This is a good paper that talks about Aurora and provides some insight into how RDS operates: https://www.allthingsdistributed.com/files/p1041-verbitski.p...

It’s nice that AWS builds their own higher level abstractions on the same primitives outside developers use. Feels like they eat their own dogfood much more than Google where they bypass GCP and instead utilize underlying Borg primitives for many services.

Which gcp services run directly on borg? My understanding is at least bigtable, cloud sql and other dbs are within “hidden” VMs. I think loadbalancers and storage are exceptions but same is true for aws (except the classic elb probably)
Bigtable, Firestore and Spanner run directly on Borg.

Cloud SQL V2 runs in hidden VMs.

Are those not internal services that pre-date GCP that are exposed externally _through_ GCP?
An AWS engineer talks about this here: https://twitter.com/rakyll/status/1415170934609121285?s=20
Other thing AWS has going in its favor is the rest of Amazon uses AWS versus at Google, none of their flagship services run on GCP (though I think YouTube is moving, which is good).
The rest of amazon doesn’t run on aws in its entirety afaik. Also not sure it’s necessarily a good thing either.
This is a new thing really - it used to be that you'd use a different system that's in many ways better integrated with how the rest of development works but far worse in terms of UX and capacity planning, etc. Now many of the tools are basically frankenstein transformation from the old way into the Amazon-specific way AWS is used via the multi-account pattern.
Nice. I wonder if the stateful merits provided and marketed by containers orchestrates (e.g. K8S) is something they will consider in the future? ..
To build a new service at Amazon, the general path of least resistance these days is to use Lambda. If not Lambda, then ECS. If not ECS (or if it requires bare metal) then EC2.
Yeah, except for the lambda time limit...
Given most things are frontended by API Gateway anyway this isn’t too big of a concern since there’s already an effective 30 second timeout there. For ETL like stuff you can use Stepfunctions too.
It's still sad, because then you need a lambda for just these one or two things that might run long (or maybe even forever) and now you have to mix lambda and e.g. ECS.
Based on how they bill it, it looks like it's running on VMs
Agreed. AWS RDS instance types are just EC2 instance types prefixed with "db." and you're choosing either single-AZ or multi-AZ deployments so presumably AWS is just spinning up 1 to 3 EC2 instances with some preconfigured software on them.
From what I know there is a secret sauce beyond a mere AMI and a control plane, based on some EBS volumes magic. I may be mixing things up with Aurora though.
this is very, very safe to assume. There is probably a hundred engineer's worth of "secret sauce" for an entire managed DB product line.
There were some comments in the early days that the Multi-AZ magic for classic RDS was just drbd on top of EBS.

Aurora is a completely different approach where the RDBMS code is modified to directly interface with EBS instead of going through a traditional OS filesystem layer.

**Collected data**:
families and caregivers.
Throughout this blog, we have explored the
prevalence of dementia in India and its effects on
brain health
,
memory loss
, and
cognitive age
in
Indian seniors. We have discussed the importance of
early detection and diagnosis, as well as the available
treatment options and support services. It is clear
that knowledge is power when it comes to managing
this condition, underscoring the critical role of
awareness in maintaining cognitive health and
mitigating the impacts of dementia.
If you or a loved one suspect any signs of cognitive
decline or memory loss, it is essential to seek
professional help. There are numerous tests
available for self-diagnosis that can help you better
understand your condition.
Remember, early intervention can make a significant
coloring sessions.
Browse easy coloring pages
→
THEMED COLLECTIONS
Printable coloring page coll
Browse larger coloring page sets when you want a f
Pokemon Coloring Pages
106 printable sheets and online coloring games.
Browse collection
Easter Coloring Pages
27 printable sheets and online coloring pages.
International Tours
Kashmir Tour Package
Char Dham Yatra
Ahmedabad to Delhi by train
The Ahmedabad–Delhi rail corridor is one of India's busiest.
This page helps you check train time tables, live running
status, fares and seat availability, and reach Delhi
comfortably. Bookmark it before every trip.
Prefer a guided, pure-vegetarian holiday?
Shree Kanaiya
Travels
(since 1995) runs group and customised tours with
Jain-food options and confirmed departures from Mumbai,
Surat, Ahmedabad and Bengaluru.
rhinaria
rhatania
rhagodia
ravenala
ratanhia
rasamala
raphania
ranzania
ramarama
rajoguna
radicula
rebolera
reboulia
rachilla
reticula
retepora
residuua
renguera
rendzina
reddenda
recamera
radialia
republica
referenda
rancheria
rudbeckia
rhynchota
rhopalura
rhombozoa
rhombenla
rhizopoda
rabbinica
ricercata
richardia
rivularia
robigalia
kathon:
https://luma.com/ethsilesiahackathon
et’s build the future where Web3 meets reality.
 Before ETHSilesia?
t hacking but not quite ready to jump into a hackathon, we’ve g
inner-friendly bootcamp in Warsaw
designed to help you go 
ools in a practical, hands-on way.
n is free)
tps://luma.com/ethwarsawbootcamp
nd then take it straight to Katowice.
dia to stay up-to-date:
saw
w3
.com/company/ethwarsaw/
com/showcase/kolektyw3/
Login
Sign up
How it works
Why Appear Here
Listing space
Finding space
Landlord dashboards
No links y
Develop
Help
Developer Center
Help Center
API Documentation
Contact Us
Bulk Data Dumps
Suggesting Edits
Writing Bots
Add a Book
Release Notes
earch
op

**Work request**: Restate the thread about AWS and GCP, everything from "Which gcp services" down to "externally _through_ GCP?", with "Cloud Spanner" in place of "Spanner".

**Solved problem**:
Which gcp services run directly on borg? My understanding is at least bigtable, cloud sql and other dbs are within “hidden” VMs. I think loadbalancers and storage are exceptions but same is true for aws (except the classic elb probably)
Bigtable, Firestore and Cloud Spanner run directly on Borg.

Cloud SQL V2 runs in hidden VMs.

Are those not internal services that pre-date GCP that are exposed externally _through_ GCP?